(Beginning of GIVEN TEXT)
There is only one word for this kind of systematic killing followed by an attempt to cover it up, and that word is genocide. Ironically Ratko Mladic himself said as much as he rots in jail in the Hague while his war crimes trial continues to this day: “People are not little stones, or keys in someone’s pocket, that can be moved from one place to another just like that…. Therefore, we cannot precisely arrange for only Serbs to stay in one part of the country while removing others painlessly. I do not know how Mr. Krajišnik and Mr. Karadžić will explain that to the world. That is genocide.”
So what happens now?
(End of GIVEN TEXT)
(Beginning of RECORDED INFORMATION)
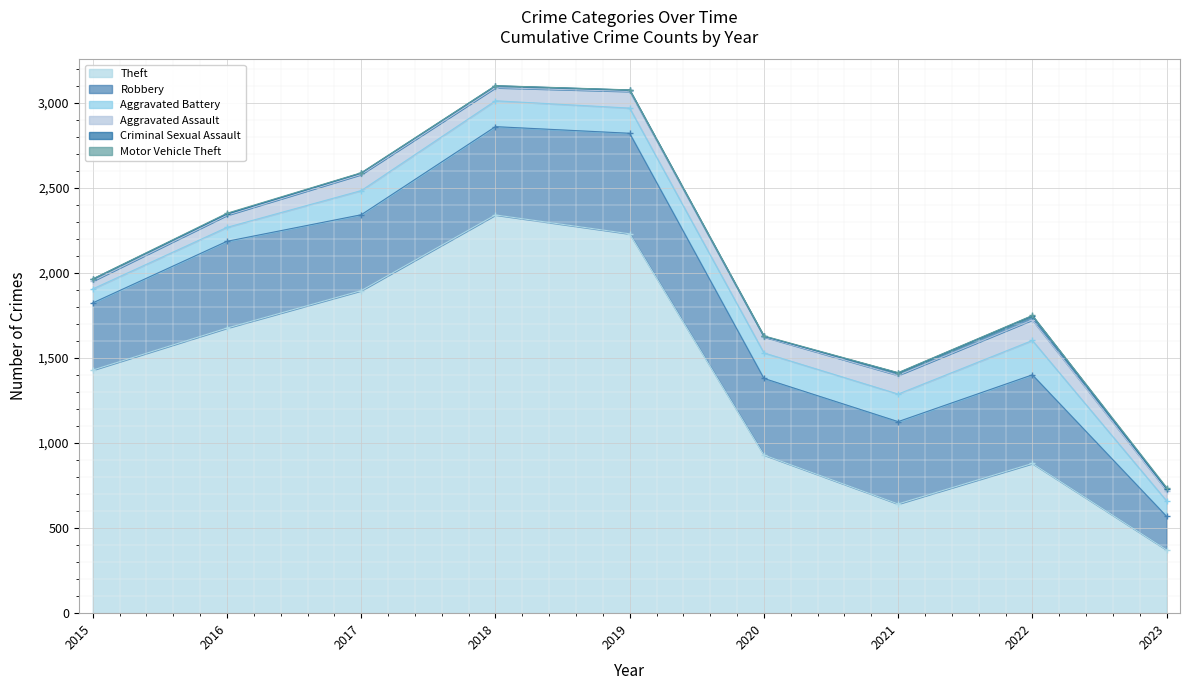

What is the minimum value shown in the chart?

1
(End of RECORDED INFORMATION)
(Beginning of RECORDED INFORMATION)
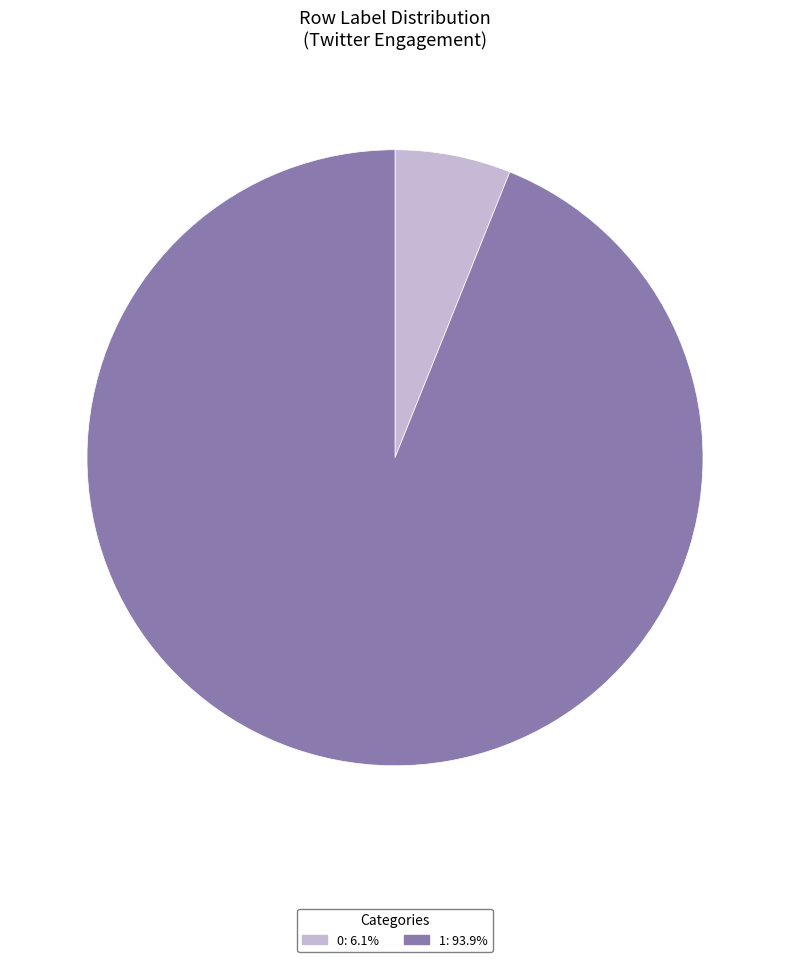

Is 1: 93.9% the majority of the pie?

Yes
(End of RECORDED INFORMATION)
PROBLEM DETAILS: Rewrite the passage about Ratko Mladic between "There is only" and "what happens now?", inclusive, with "jail" changed to "prison".

SOLUTION TO THIS EXERCISE:
There is only one word for this kind of systematic killing followed by an attempt to cover it up, and that word is genocide. Ironically Ratko Mladic himself said as much as he rots in prison in the Hague while his war crimes trial continues to this day: “People are not little stones, or keys in someone’s pocket, that can be moved from one place to another just like that…. Therefore, we cannot precisely arrange for only Serbs to stay in one part of the country while removing others painlessly. I do not know how Mr. Krajišnik and Mr. Karadžić will explain that to the world. That is genocide.”
So what happens now?